Root cause: An interactionId of 0 means the event was not part of a user interaction — it is a programmatically dispatched or continuous event (scroll, mousemove). Only discrete user interactions receive a non-zero id.

Fix: Keep the if (!entry.interactionId) continue; guard from Step 1 so non-interaction events are skipped, and verify you are genuinely clicking or typing rather than triggering synthetic events in a test harness. In automated tests, drive real input via the DevTools Protocol so the browser assigns interaction ids.

DevTools INP overlay disagrees with the `web-vitals` value

Root cause: The DevTools live INP overlay reports the current worst interaction of the open session, which keeps updating as you interact.

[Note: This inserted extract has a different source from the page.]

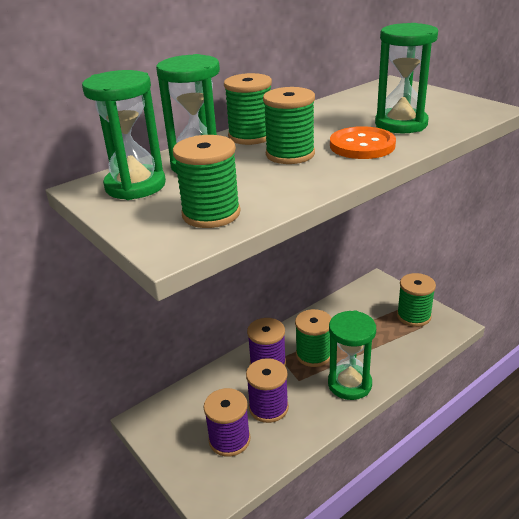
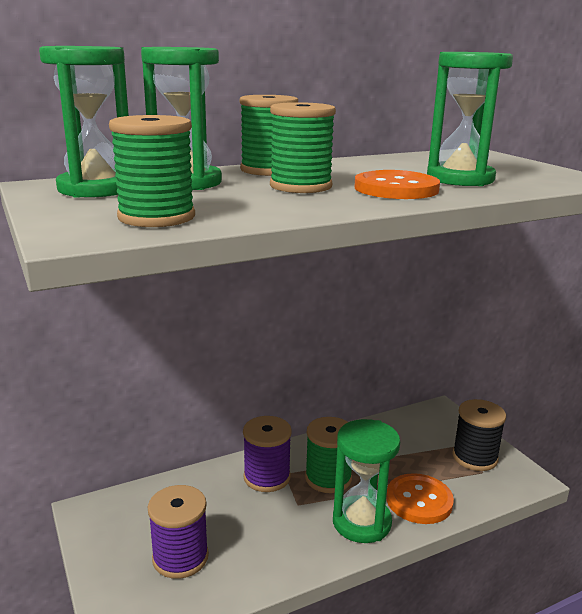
camera: 10 degrees right, 10 degrees down
purple spool [246,358,289,423] -> none
green spool [397,273,436,327] -> black spool [452,399,506,471]
none -> orange button [386,473,454,524]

The web-vitals onINP callback only reports at page hide (or on every change with reportAllChanges), so mid-session the two naturally differ.

Fix: Compare them at the same moment — trigger visibilitychange by switching tabs, which fires the final onINP, then read the DevTools overlay. They should converge. During development, pass reportAllChanges: true so the callback tracks the overlay in real time.

INP spikes only after the island has been idle for a while

Root cause: A lazily-hydrated island whose bundle was evicted, or whose handler triggers a fresh dynamic import on first interaction, pays the import and parse cost inside the interaction window — inflating processing time. This is common with client:idle or interaction-triggered activation.

Fix: Pre-warm the handler’s module during idle time with a low-priority import() so the interaction only runs already-parsed code, and break any synchronous work in the handler into yielded chunks with scheduler.yield(). Reducing the imported code is covered in reducing JavaScript payload in islands.